Disclosure of strategic alliances can be complex, says Hnarakis. “I’ve been on boards where the organisation forms an alliance with a much larger organisation. Board and management cannot know for sure at the time if that alliance will translate into significant sales and whether it will be material to the share price. The alliance is usually a big deal for the small company, but far less so for the large organisation, which might kill the deal quickly if it does not deliver early results.”
Working with CEOs who have low or no investor relations experience can be another governance challenge with innovation disclosure, says Hnarakis. “The board might work with a founder CEO who has taken a private tech company public and has no experience dealing with shareholders in a listed-company environment. The board has a significant ‘coaching’ role with the CEO to help him or her create an investor relations narrative around the firm’s innovation.”
Boards sometimes must rein in entrepreneurial founders. “The start-up CEO’s great strengths are usually their passion, self-belief and willingness to make sacrifices to build a company,” says Hnarakis. “But there can be problems if the entrepreneurial CEO is too optimistic about the potential of their company’s innovations. They need to understand their organisation’s disclosure obligations on ASX and learn to stand back and tell the innovation story in a fair, balanced and timely manner to the market.”

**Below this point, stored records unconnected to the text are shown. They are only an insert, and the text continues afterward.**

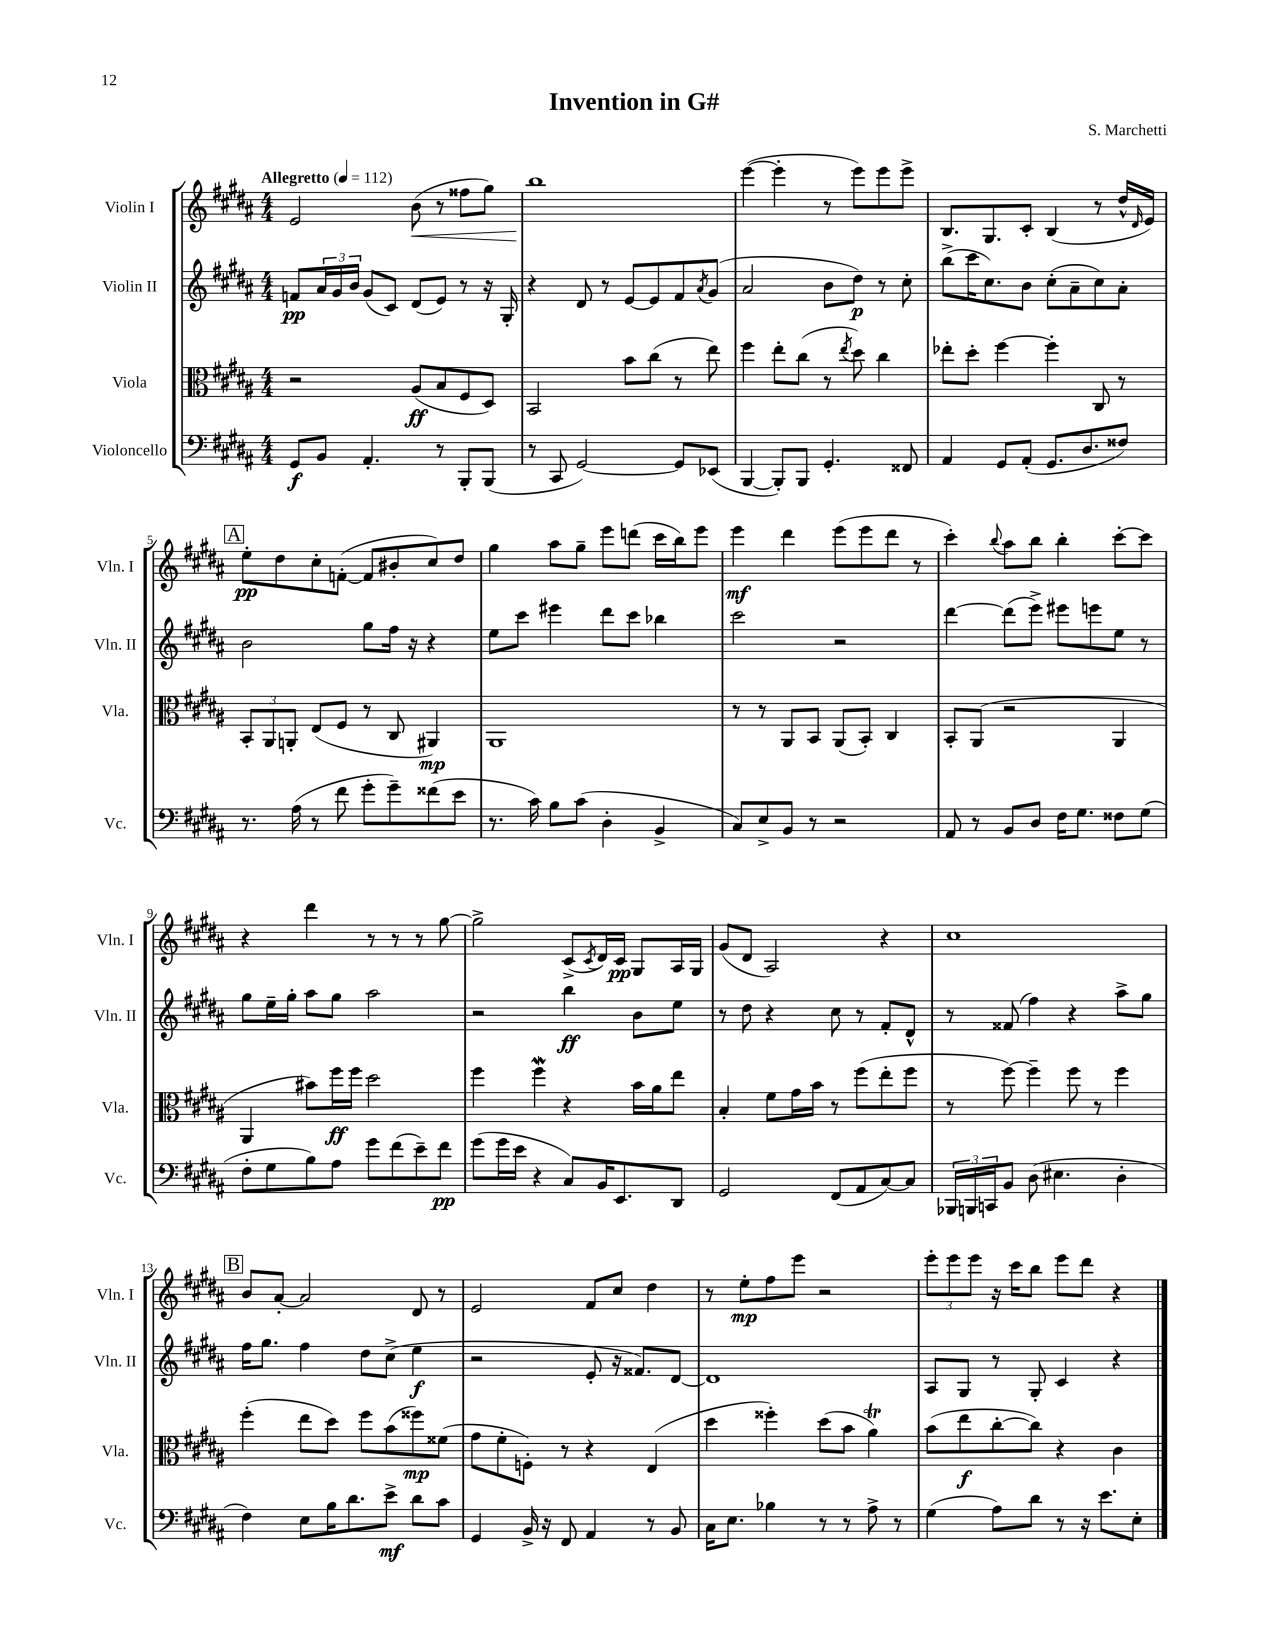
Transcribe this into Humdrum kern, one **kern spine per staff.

**kern	**kern	**kern	**kern
*staff4	*staff3	*staff2	*staff1
*clefF4	*clefC3	*clefG2	*clefG2
*k[f#c#g#d#a#]	*k[f#c#g#d#a#]	*k[f#c#g#d#a#]	*k[f#c#g#d#a#]
*M4/4	*M4/4	*M4/4	*M4/4
*MM112	*MM112	*MM112	*MM112
8GG#/L	2r	8f/L	2e/
8BB/J	.	24a#/L	.
.	.	24g#/	.
.	.	24b/JJ	.
4.AA#'/	.	(8g#/L	.
.	.	8c#/J)	.
.	(8A#/L	(8d#/L	(8b\
8r	8B/	8e/J)	8r
8BBB'/L	8F#/	8r	8ff##\L
(8BBB/J	8D#/J)	16r	8gg#\J)
.	.	16G#'/	.
=	=	=	=
8r	2BB/	4r	1bb
8CC#/	.	.	.
[2GG#/)	.	8d#/	.
.	.	8r	.
.	8b\L	[8e/L	.
.	(8cc#\J	8e/]	.
8GG#/]L	8r	8f#/	.
.	.	8qa#/	.
(8EE-/J	8ee\)	(8g#/J	.
=	=	=	=
[4BBB/	4ff#\	2a#/	([4eee\
8BBB'/]L)	8ee'\L	.	4eee'\]
8BBB/J	(8cc#\J	.	.
4.GG#'/	8r	8b\L	8r
.	8qee/	.	.
.	8dd#\)	8dd#\J)	8eee\L)
.	4cc#\	8r	8eee\
8FF##/	.	8cc#'\	8eee^\J
=	=	=	=
4AA#/	8ee-'\L	(8bb^\L	8.B/L
.	8dd#'\J	16ccc#\K	.
.	.	8.cc#\)	8.G#/
8GG#/L	[4ff#\	.	.
(8AA#'/J	.	8b\J	8c#'/J
8.GG#/L	4ff#'\]	(8cc#'\L	(4B/
.	.	8a#~\	.
8.D#/	.	.	.
.	8C#/	8cc#\)	8r
8F##/J)	8r	8a#'\J	16dd#^^/LL
.	.	.	16qqd#/
.	.	.	16e/JJ)
=	=	=	=
8.r	12BB'/L	2b\	8ee'\L
.	12AA#/	.	.
.	.	.	8dd#\
.	12AA'/J	.	.
(16A#\	.	.	.
8r	(8E/L	.	8cc#'\
8f#\	8F#/J	.	([8f'\J
8g#'\L	8r	8gg#\L	8f/]L
8g#~\)	8C#/	16ff#\Jk	8b#'/
.	.	16r	.
(8f##\	4AA#/)	4r	8cc#/)
8e\J	.	.	8dd#/J
=	=	=	=
8.r	1AA#	8ee\L	4gg#\
.	.	8ccc#\J	.
16c#\)	.	.	.
8B\L	.	4eee#\	8aa#\L
(8c#\J	.	.	8gg#~\J
4D#'\	.	8ddd#\L	8eee\L
.	.	8ccc#\J	(8ddd\J
4BB^/	.	4bb-\	16ccc#\LL
.	.	.	16bb\J)
.	.	.	8eee\J
=	=	=	=
8C#/L)	8r	2ccc#\	4eee\
8E^/	8r	.	.
8BB/J	8AA#/L	.	4ddd#\
8r	8BB/J	.	.
2r	(8AA#/L	2r	(8eee\L
.	8BB'/J)	.	8eee\
.	4C#/	.	8ddd#\J
.	.	.	8r
=	=	=	=
8AA#/	8BB'/L	[4ddd#\	4ccc#'\)
8r	(8AA#/J	.	.
.	.	.	8qqbb/
8BB/L	2r	(8ddd#\]L	8aa#\L
8D#/J	.	8eee^\J)	8bb\J
16F#\LK	.	8eee#\L	4bb'\
8.G#\J	.	.	.
.	.	8eee\	.
8F##\L	4AA#/	8ee\J	[8ccc#'\L
(8G#\J	.	8r	8ccc#\]J
=	=	=	=
8F#'\L	4AA#/	8gg#\L	4r
8G#\	.	16ee~\L	.
.	.	16gg#'\JJ	.
8B\)	8b#\L)	8aa#\L	4ddd#\
8A#\J	16ff#\L	8gg#\J	.
.	16ff#\JJ	.	.
8g#\L	2dd#\	2aa#\	8r
(8f#\	.	.	8r
8e~\)	.	.	8r
8f#\J	.	.	[8gg#\
=	=	=	=
(8g#\L	4ff#\	2r	2gg#^\]
16g#\L	.	.	.
16e\JJ	.	.	.
4r	4ff#\	.	.
8C#/L)	4r	4bb\	(8c#^/L
.	.	.	8qc#/
16BB/K	.	.	16d#/L)
8.EE/	.	.	16c#/JJ
.	16b\LL	8b\L	8G#/L
.	16a#\J	.	.
8DD#/J	8ee\J	8ee\J	16A#/L
.	.	.	16G#/JJ
=	=	=	=
2GG#/	4B'/	8r	(8g#/L
.	.	8dd#\	8d#/J
.	8f#\L	4r	2A#/)
.	16g#\L	.	.
.	16b\JJ	.	.
(8FF#/L	8r	8cc#\	.
8AA#/	(8ff#\L	8r	.
[8C#/)	8ee'\	8f#'/L	4r
8C#/]J	8ff#\J	8d#^^/J	.
=	=	=	=
24BBB-/LL	8r	8r	1cc#
24BBB/	.	.	.
24CC/J	.	.	.
8BB/J	[8ff#\)	(8f##/	.
(8D#\	4ff#~\]	4ff#\)	.
4.E#\	.	.	.
.	8ff#\	4r	.
.	8r	.	.
4D#'\	4ff#\	8aa#^\L	.
.	.	8gg#\J	.
=	=	=	=
4F#\)	(4ff#'\	16ff#\LK	8b/L
.	.	8.gg#\J	.
.	.	.	[8a#'/J
8E\L	8ee\L	4ff#\	2a#/]
16B\K	8dd#\J)	.	.
8.d#\	.	.	.
.	8ff#\L	8dd#\L	.
8e^\J	(8b\	(8cc#^\J	.
8d#\L	8ff##\)	4ee\	8d#/
8c#\J	(8f##\J	.	8r
=	=	=	=
4GG#/	8g#\L	2r	2e/
.	8f#'\	.	.
16BB^/	8F'\J)	.	.
16r	.	.	.
8FF#/	8r	.	.
4AA#/	4r	8e'/	8f#/L
.	.	16r	8cc#/J
.	.	8.f##/L)	.
8r	(4E/	.	4dd#\
8BB/	.	[8d#/J	.
=	=	=	=
16C#\LK	4dd#\	1d#]	8r
8.E\J	.	.	.
.	.	.	8ee'\L
4B-\	4ff##'\)	.	8ff#\
.	.	.	8eee\J
8r	(8dd#\L	.	2r
8r	8b\J	.	.
8A#^\	4a#\)	.	.
8r	.	.	.
=	=	=	=
(4G#\	(8b\L	8A#/L	12eee'\L
.	.	.	12eee\
.	8ee\	8G#/J	.
.	.	.	12eee\J
8A#\L)	[8cc#'\	8r	16r
.	.	.	16ccc#\LK
8d#\J	8cc#\]J)	8G#'/	8bb\J
8r	4r	4c#/	8eee\L
16r	.	.	8ddd#\J
8.e\L	.	.	.
.	4c#\	4r	4r
8E'\J	.	.	.
==	==	==	==
*-	*-	*-	*-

Company resources are another issue in innovation disclosure, says Hnarakis. “Small listed companies, particularly those still in the pre-revenue phase, want to preserve capital. They do not have funds for in-house investor relations experts and lots of legal advice on innovation disclosure. Issuing market announcements on potential innovations can be costly and time-consuming, so management and the board must be clear on whether the news is material.”
Hnarakis says an advantage of small companies is boards can get closer to the innovations. “There is an old governance saying that boards need short fingers and long noses. That is, they need to be looking closely at the organisation without getting involved in day-to-day management. In smaller firms, boards need to be prepared to be a little more hands-on.”
He adds: “Boards I am on spend time understanding their organisation’s innovation pipeline. Directors get a feel for innovations that are more significant than others and will need timely market disclosure, and those that stay under the radar for a little longer. It can be a fine line knowing what the organisation should disclose on innovation, but the challenge is even greater if directors are not close enough to the business.”